**What you need to do:**
Every line below that includes the word "such" needs to be copied.

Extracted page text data
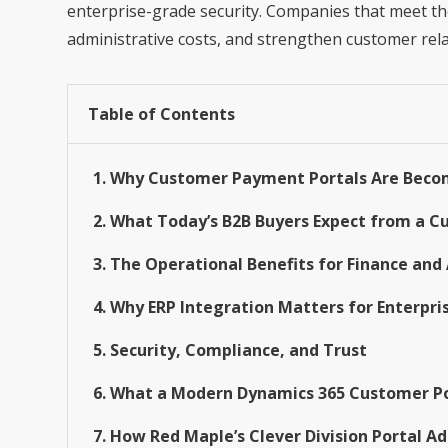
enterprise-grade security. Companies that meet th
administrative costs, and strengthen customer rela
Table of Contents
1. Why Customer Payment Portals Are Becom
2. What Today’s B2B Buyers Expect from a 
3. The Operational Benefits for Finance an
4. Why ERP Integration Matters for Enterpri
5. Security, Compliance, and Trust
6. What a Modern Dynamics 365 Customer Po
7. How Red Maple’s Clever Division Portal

==

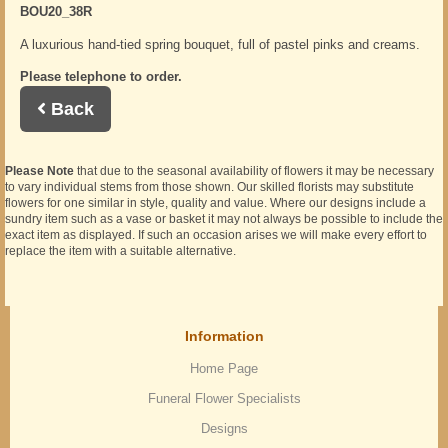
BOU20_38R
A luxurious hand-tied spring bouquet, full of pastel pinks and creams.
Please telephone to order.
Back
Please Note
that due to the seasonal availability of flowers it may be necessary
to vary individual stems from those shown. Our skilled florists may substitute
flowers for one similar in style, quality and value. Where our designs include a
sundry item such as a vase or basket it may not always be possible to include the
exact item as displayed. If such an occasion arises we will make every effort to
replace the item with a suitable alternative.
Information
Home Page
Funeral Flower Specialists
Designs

**Task solution:**
sundry item such as a vase or basket it may not always be possible to include the
exact item as displayed. If such an occasion arises we will make every effort to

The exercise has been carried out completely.